The attention mask is not set and cannot be inferred from input because pad token is same as eos token. As a consequence, you may observe unexpected behavior. Please pass your input's `attention_mask` to obtain reliable results.
Starting from v4.46, the `logits` model output will have the same type as the model (except at train time, where it will always be FP32)
'Negative.'
Good—at least it’s responding with a sensible answer, although it’s not formatted how I’d like to be, so I expect to need more data cleaning than Qwen2-1.5B-Instruct’s responses.
At ~35ms per prompt it will take about 80 seconds to run inference on the full 2264 item dataset.
35.4 ms ± 472 µs per loop (mean ± std. dev. of 7 runs, 10 loops each)
Label the following TEXT with a single word: negative, positive, or neutral
TEXT: According to Gran , the company has no plans to move all production to Russia , although that is where the company is growing .
The attention mask is not set and cannot be inferred from input because pad token is same as eos token. As a consequence, you may observe unexpected behavior. Please pass your input's `attention_mask` to obtain reliable results.
Starting from v4.46, the `logits` model output will have the same type as the model (except at train time, where it will always be FP32)
0.5B yields messier responses. Note the period at the end of some of the strings. For now I’ll manually check each set of responses and clean them accordingly.
array(['neutral.', 'positive', 'neutral', 'negative', 'positive.',
'negative.', 'negot', 'negative profit', 'net interest', 'teleste',
'neglig'], dtype=object)
0.5B doesn’t do terribly on this simple prompt (62.4% accuracy) but it’s almost 20% less accurate than 1.5B (~82% accuracy).
0.6241166077738516
0.5B does a great job at classifying negative
sentiment, does quite well at positive
sentences, and has very few other
responses overall.
Instruct: label the following TEXT with a single word: negative, positive, or neutral
TEXT: According to Gran , the company has no plans to move all production to Russia , although that is where the company is growing .
label the TEXT with a single word: negative, positive, or neutral
With this prompt (where the instruction is repeated after the dataset text) 0.5B responds much more cleanly.

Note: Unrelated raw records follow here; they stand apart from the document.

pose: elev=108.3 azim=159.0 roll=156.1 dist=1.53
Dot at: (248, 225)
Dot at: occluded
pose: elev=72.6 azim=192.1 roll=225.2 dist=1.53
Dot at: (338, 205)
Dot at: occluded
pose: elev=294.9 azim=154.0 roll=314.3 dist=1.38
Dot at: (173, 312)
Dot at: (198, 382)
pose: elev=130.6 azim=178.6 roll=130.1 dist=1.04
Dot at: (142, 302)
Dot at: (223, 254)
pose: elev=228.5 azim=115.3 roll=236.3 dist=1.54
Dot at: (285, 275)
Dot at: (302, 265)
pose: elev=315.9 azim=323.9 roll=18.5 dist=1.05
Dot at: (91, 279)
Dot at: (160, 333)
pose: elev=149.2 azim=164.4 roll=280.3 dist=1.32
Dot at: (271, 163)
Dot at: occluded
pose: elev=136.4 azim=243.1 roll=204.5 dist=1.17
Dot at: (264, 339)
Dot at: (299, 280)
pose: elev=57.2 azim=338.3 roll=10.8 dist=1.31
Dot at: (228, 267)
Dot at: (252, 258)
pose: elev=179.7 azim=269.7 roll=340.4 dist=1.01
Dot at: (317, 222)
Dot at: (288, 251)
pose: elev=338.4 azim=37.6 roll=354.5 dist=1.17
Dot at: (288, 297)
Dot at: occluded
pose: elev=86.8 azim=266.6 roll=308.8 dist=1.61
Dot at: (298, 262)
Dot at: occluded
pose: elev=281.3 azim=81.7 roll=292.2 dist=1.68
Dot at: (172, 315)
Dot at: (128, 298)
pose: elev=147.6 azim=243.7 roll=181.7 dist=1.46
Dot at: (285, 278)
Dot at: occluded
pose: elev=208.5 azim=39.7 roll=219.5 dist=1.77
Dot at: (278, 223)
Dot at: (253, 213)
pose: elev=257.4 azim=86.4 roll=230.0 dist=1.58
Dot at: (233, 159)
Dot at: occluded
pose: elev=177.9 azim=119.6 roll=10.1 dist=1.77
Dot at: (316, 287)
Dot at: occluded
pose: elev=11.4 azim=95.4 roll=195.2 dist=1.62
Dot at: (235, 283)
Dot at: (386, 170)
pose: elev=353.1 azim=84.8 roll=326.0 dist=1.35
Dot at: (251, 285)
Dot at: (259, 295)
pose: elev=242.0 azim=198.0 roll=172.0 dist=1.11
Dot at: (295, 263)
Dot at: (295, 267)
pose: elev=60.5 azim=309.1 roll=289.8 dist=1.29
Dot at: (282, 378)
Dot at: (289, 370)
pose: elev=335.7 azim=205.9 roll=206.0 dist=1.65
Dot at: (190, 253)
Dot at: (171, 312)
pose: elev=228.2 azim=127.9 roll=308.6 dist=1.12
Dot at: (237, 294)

However, it performs almost 20% worse!
0.47835689045936397
While it’s quite good still with negative
sentiment, it performs significantly worse on positive
sentences.
I’ll use the same Prompt C as the 1.5B model: a reword of Prompt A (which performed well for 0.5B).
Respond with a single word: negative, positive, or neutral
TEXT: According to Gran , the company has no plans to move all production to Russia , although that is where the company is growing .
array(['negative.', 'negative', 'neutral', 'neutral.', 'positive',
'positive.', 'negative loss'], dtype=object)
The change in prompt language significantly deteriorates 0.5B’s accuracy.
df['responses'] = df['responses'].str.replace('.', '', regex=False)
df['responses'] = df['responses'].apply(lambda x: x if x in ['negative', 'positive', 'neutral'] else "other")
df['lm_match'] = df['label_text'] == df['responses']
acc = df.lm_match.mean()
acc
0.4045936395759717
0.5B still does really well on negative
sentiment, but does horribly on positive
and underwhelming for neutral
sentences.
I’ll change the order of sentiment listed in Prompt A by putting positive
first:
Label the following TEXT with a single word: positive, negative, or neutral
TEXT: According to Gran , the company has no plans to move all production to Russia , although that is where the company is growing .
array(['neutral.', 'positive', 'positive.', 'neutral', 'net income',
'the text', 'negative', 'negative.', 'negative net', 'negot',
'subscription'], dtype=object)
Changing the order of sentiment (putting positive
first) increases the overall accuracy by ~6%.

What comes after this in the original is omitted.